Пианино стояло в комнате на парадном месте, но было советской марки «Лира», а хорошего советского фортепьяно мне видеть не приходилось. Кроме того, оно уже, видимо, давно служило хозяевам не по назначению, а местом свалки всяких вещей, которые и далеко не уберешь, и не знаешь, куда положить поближе – как это тотчас стало получаться и у меня, – не настраивали его целую вечность, и расстроено оно было – слезы наворачивались на глаза слушать его.
Слезами, только я взял первые ноты, Юра и облился. Он ухватил себя за косичку, вобрав голову в плечи, и завопил:
– Уши мои!
Я перестал играть и закрыл крышку.
– Пардон. Моя ошибка. Ваша правда, граф: возможности человеческого организма не безграничны.
Откуда только во мне и взялась такая витиеватость. Словно я и в самом деле был подшофе и изрядно.
– Нет-нет, это я – пардон! – снова завопил Юра. – Возможности моего организма безграничны, граф! Лабаем! Хочу послушать!
– Да уж, Сань, давай. Тоже хочу послушать, – подвопил Юре Николай. Он притащил с кухни бутылку с «Роялем», бутылку минералки, тарелки с закуской и расставил все сверху на пианино. – Я и не знал, что ты и в этой области искусства впереди планеты всей.
– Теперь знаешь, – проговорил я, не озабочиваясь тем, чтобы подыскать ответ, соответствующий его ироническому укусу. Мне было так хорошо, что тратить себя на пикировку значило лишить себя удовольствия кайфа.
– Тронули, – подтолкнул меня начинать Юра, наполняя над моей головой «Роялем» их с Николаем рюмки.
– Все, мне все! – остановил его Николай, отнимая у Юры бутылку.
– Тронули, – заново опустил я руки на бело-черный оскал клавиатуры.
Мне пришлось провести за изделием комбината «Лира» не меньше часа. Скорее всего, даже больше. Давай еще, просил Юра. А что еще у тебя есть? Ты говорил, целую симфонию накропал, какой-нибудь тематический кусок можешь продемонстрировать? И вот эта композиция, с которой ты начал, а я тебе помешал. И песню бы, а? Пару песен, которые считаешь самыми характерными для тебя.

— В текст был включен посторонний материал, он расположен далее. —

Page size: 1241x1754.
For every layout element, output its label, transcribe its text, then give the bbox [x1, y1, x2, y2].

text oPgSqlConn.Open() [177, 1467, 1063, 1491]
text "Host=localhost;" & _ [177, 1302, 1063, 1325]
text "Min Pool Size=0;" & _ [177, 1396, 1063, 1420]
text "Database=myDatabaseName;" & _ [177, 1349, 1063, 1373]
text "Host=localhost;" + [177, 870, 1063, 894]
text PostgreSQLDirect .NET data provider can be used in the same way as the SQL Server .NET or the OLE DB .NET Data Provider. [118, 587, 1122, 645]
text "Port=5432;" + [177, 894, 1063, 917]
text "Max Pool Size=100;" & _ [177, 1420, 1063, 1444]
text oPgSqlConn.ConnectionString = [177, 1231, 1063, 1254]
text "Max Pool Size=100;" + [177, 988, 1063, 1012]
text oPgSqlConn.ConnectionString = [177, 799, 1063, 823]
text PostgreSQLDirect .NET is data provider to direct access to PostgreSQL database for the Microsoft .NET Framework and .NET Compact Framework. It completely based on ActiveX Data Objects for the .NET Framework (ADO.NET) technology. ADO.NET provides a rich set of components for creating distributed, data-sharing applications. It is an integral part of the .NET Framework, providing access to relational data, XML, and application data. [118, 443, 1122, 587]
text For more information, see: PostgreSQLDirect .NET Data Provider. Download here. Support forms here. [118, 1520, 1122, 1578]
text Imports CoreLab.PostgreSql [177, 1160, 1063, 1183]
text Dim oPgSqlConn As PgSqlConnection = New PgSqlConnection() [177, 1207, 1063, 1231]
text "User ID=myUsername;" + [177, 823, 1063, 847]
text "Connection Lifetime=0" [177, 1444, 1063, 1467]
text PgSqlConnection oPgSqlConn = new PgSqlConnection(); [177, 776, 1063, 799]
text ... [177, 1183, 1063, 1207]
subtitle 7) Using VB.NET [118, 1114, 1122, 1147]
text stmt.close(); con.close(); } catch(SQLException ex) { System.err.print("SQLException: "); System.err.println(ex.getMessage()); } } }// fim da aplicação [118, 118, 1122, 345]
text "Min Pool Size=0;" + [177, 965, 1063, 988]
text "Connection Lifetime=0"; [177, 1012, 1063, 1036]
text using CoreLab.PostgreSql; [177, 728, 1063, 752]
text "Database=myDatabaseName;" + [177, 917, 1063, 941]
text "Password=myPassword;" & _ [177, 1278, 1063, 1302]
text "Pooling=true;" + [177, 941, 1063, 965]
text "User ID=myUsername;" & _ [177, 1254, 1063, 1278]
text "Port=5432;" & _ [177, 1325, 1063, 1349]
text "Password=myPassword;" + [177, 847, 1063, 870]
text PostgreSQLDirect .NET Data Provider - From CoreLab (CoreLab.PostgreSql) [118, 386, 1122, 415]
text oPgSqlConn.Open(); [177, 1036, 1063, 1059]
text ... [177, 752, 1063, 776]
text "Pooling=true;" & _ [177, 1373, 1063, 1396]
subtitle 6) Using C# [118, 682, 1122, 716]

Они с Николаем наливали у меня над головой, разбавляли, выпивали, закусывали, а я играл. Впервые после отца я играл свои сочинения профессионалу. Но отец был профессионалом с обочины, вроде футбольного игрока, всю жизнь просидевшего на запасной скамейке, а Юра играл в основном составе, в каждом матче, мяч не сходил у него с ноги ни на секунду. И вот он просил меня: а этот финт? а такой удар? а как насчет того, чтобы обвести сразу двоих? Его интерес воодушевлял меня – казалось, я извлекаю звуки из этого советского изделия, не сидя на стуле, а паря в воздухе, левитируя, как какой-нибудь йог высокого уровня. Отец, тот относился к моему сочинительству со скепсисом. Не к сочинениям, их-то как раз он, в основном, одобрял, а именно к самому факту сочинительства. Он полагал это все пустым переводом времени. Чем-то вроде качания мышц ради самих мышц. Потому что, говорил он, этим нужно заниматься профессионально или не заниматься вообще. Но и профессионально, считал он, тоже не стоит заниматься: для успеха нужен особый фарт, и фарт этот выпадает одному из тысячи. Такой у него был опыт.
Юра просил меня играть еще и еще, но я наконец решил, что левитация – это хорошо, однако и йогам, полевитировав, должно опускаться на грешную землю.